* Exercise prompt:
Starting with the line that contains "Online-Only Shop", repeat exactly every line through the last one in the records below, and leave out the pictures.

* Records for processing:
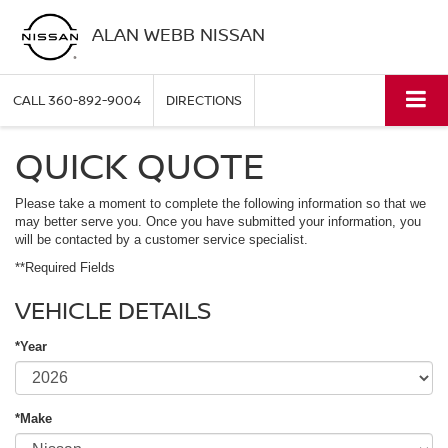
ALAN WEBB NISSAN
CALL
360-892-9004
DIRECTIONS
QUICK QUOTE
Please take a moment to complete the following information so that we
may better serve you. Once you have submitted your information, you
will be contacted by a customer service specialist.
**Required Fields
VEHICLE DETAILS
*Year
*Make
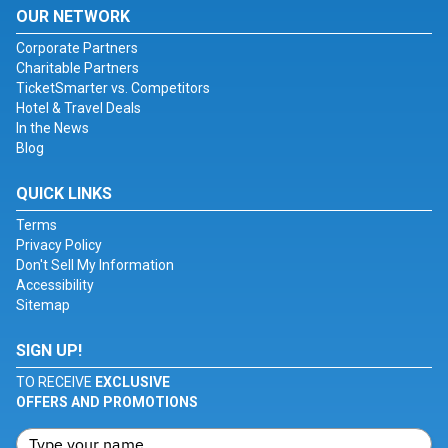
OUR NETWORK
Corporate Partners
Charitable Partners
TicketSmarter vs. Competitors
Hotel & Travel Deals
In the News
Blog
QUICK LINKS
Terms
Privacy Policy
Don't Sell My Information
Accessibility
Sitemap
SIGN UP!
TO RECEIVE
EXCLUSIVE
OFFERS AND PROMOTIONS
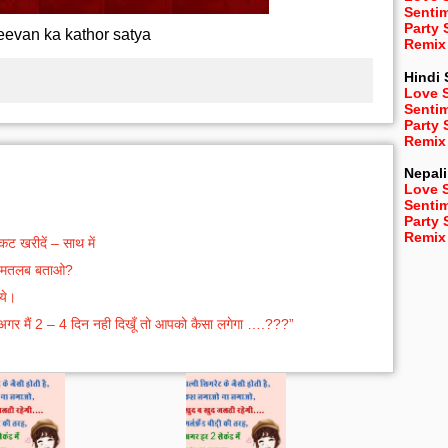
Senti
Party
eevan ka kathor satya
Remix
Hindi
Love 
Senti
Party
Remix
Nepali
Love 
Senti
Party
Remix
 खरीदें – साथ में
का मतलब बताओ?
ये।
 अगर मैं 2 – 4 दिन नही दिखूँ तो आपको कैसा लगेगा ….???”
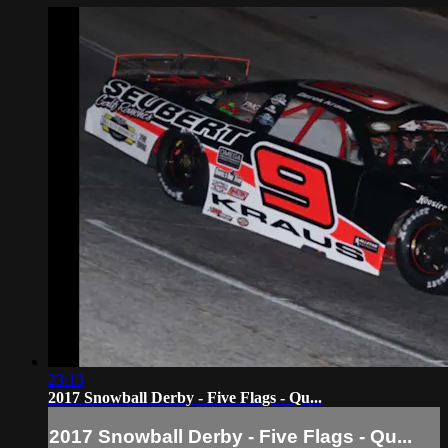
23:13
2017 Snowball Derby - Five Flags - Qu...
2017 Snowball Derby - Five Flags - Qu...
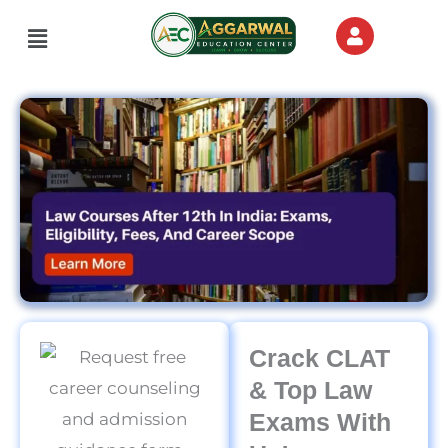
Skip
Menu
to
content
Crack CLAT
& Top Law
Exams With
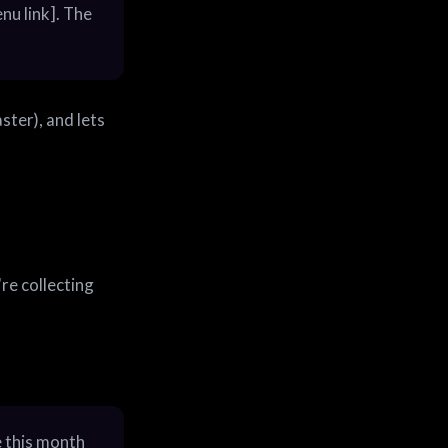
nu link]. The
ster), and lets
re collecting
e this month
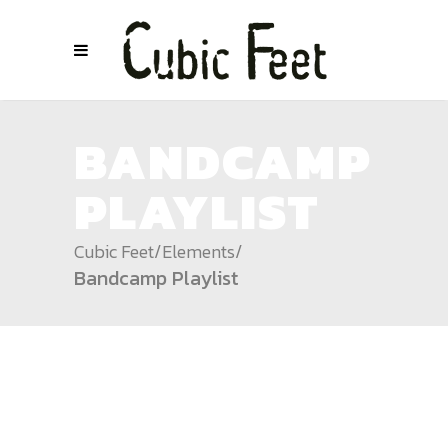
BANDCAMP
PLAYLIST
Cubic Feet
/
Elements
/
Bandcamp Playlist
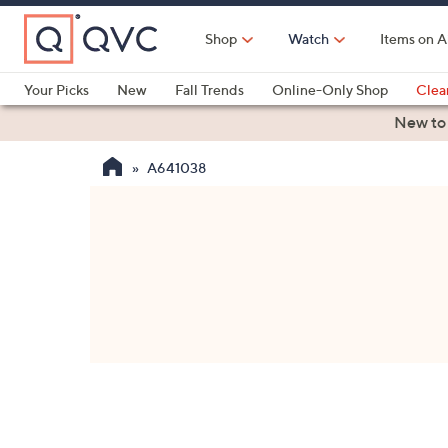
Skip
to
Shop
Watch
Items on A
Main
Content
Your Picks
New
Fall Trends
Online-Only Shop
Clea
Electronics
Kitchen
Food & Wine
Health & Fitness
New to
A641038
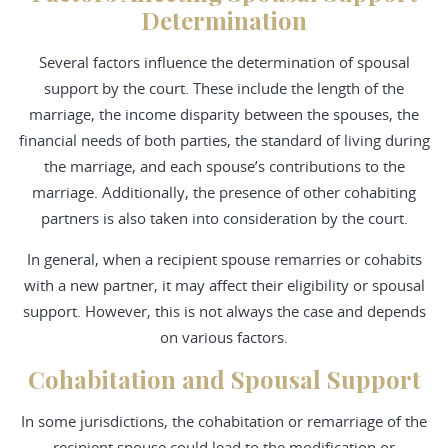
Determination
Several factors influence the determination of spousal
support by the court. These include the length of the
marriage, the income disparity between the spouses, the
financial needs of both parties, the standard of living during
the marriage, and each spouse’s contributions to the
marriage. Additionally, the presence of other cohabiting
partners is also taken into consideration by the court.
In general, when a recipient spouse remarries or cohabits
with a new partner, it may affect their eligibility or spousal
support. However, this is not always the case and depends
on various factors.
Cohabitation and Spousal Support
In some jurisdictions, the cohabitation or remarriage of the
recipient spouse could lead to the modification or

* Worked solution:
Online-Only Shop
Clea
Electronics
Kitchen
Food & Wine
Health & Fitness
New to
A641038
Determination
Several factors influence the determination of spousal
support by the court. These include the length of the
marriage, the income disparity between the spouses, the
financial needs of both parties, the standard of living during
the marriage, and each spouse’s contributions to the
marriage. Additionally, the presence of other cohabiting
partners is also taken into consideration by the court.
In general, when a recipient spouse remarries or cohabits
with a new partner, it may affect their eligibility or spousal
support. However, this is not always the case and depends
on various factors.
Cohabitation and Spousal Support
In some jurisdictions, the cohabitation or remarriage of the
recipient spouse could lead to the modification or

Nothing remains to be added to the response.